No natural advantage – just expertise
“When it comes to things that require industrial manufacturing in Norway, Raufoss is the most natural place to turn to. And the big paradox is that in an industrial park with close to 2,500 employees, we have no raw materials, no natural advantages and zero local customers. Unlike other enterprises which trade in salmon, oil, hydropower or timber and who have both a certain local market and a resource base of raw materials that they can do something with. All we have is our global renown for producing components repeatedly and always at the right quality,” says Sandvik.
 
 
“All we have is our global renown for producing components repeatedly and always at the right quality.”
 
“What we deliver is expertise and competency at all levels of the organisation, from factory-floor worker to upper management.
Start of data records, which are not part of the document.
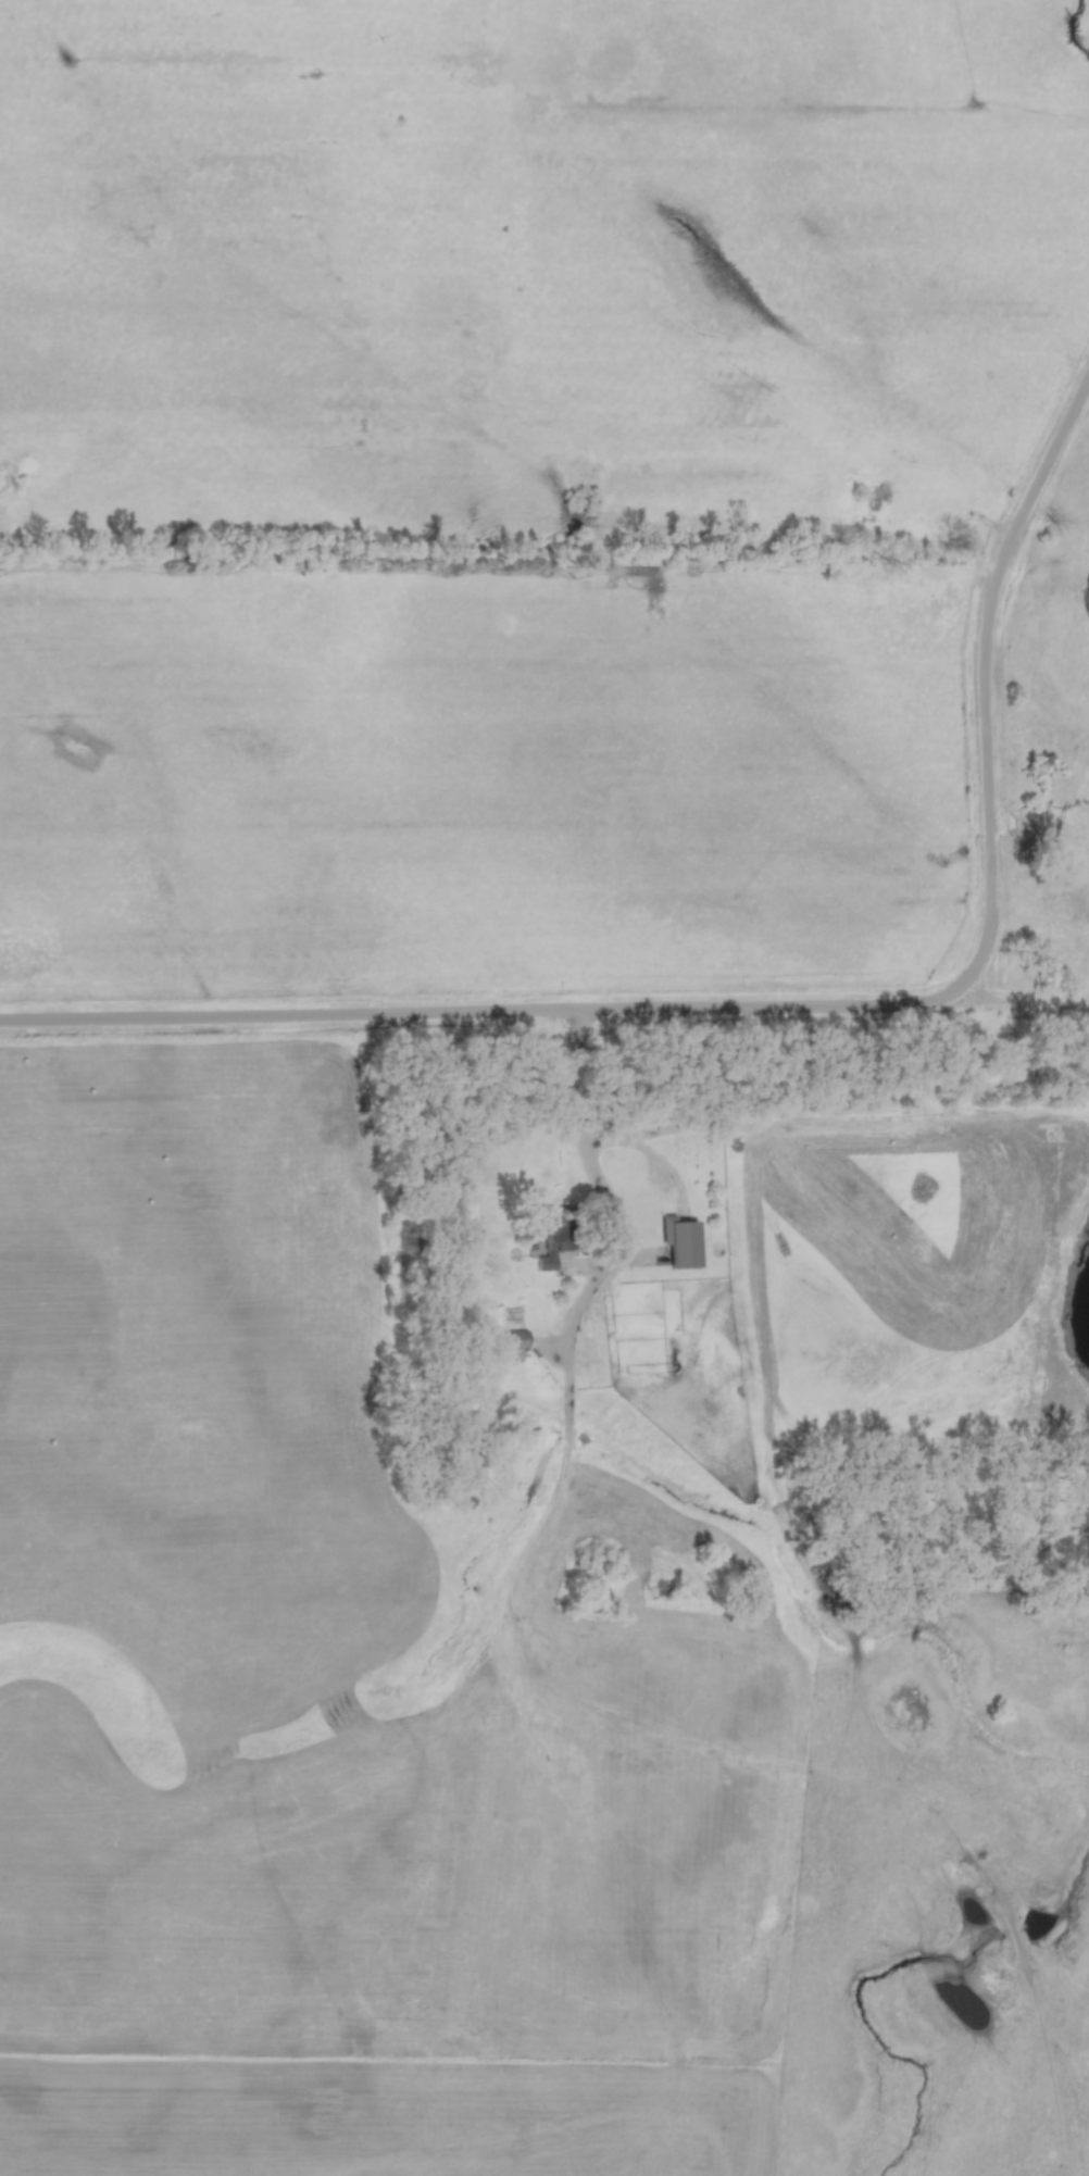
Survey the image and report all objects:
river: (1074, 27)
road: (989, 676)
road: (485, 1016)
road: (616, 1209)
building: (544, 1245)
building: (511, 1341)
What we have is great people who are great at working together no matter they come from. But the downside is that to be the best – in our case within goods manufacturing – then you aren’t able to share the details with anyone. For competition reasons, we can’t proclaim out load that we beat the record by one minute, you can scarcely even buy a cake for your team. If you’re a competitive type, it can be hard not being able to tell anyone,” chuckles Sandvik.
 
 

 From Hexagon Ragasco’s production 

 
A technology community
One of Sandvik’s theories for success is the development of a technology community. Investment and energy have been poured into building up SINTEF Manufacturing which is owned by the companies together with SINTEF. It is an arena with 100 employees where common problems can be solved and new technologies developed. Technology and material expertise which are far removed from the end products and end markets of the companies. This means companies can share these early-phase investments even despite the competitive nature of the wider environment. “Other parks haven’t got that same level of cohesiveness. The closer you get to market, the more difficult it becomes to share, but farther back down the line it works great. This is pretty unique to Raufoss Industrial Park,” says Sandvik.
 
National initiatives at Raufoss
With that in mind, it is no coincidence that several national initiatives have come to Raufoss. There is NCE Manufacturing whose overarching goal is to foment a sustainable and profitable export industry in Norway. The Manufacturing Technology Norwegian Catapult Centre (MTNC) which assists companies in selecting the right technology. The SFI Centre for Research-based Innovation and a national research environment for goods manufacturing under SFI Manufacturing. The SINTEF Manufacturing AS research institute. And on top of all that, an NTNU campus in Gjøvik which includes goods manufacturing as one of its focus areas and Norway’s largest public vocational school which produces competent skilled workers adapted to the needs of industry.
 
 
 “We must compete with the rest of the world, and to do that we need to be the very best at what we do”
 
“If you work within defense, spaceflight or propane cylinders and brake couplings for the automotive industry, there is great respect between the various companies precisely because of what it takes in order for them to succeed. There is no Norwegian market for what we’re producing. We have no other option but to compete with the rest of the world, and to do that we need to be the very best at what we do,” concludes Sandvik. This time without a chuckle.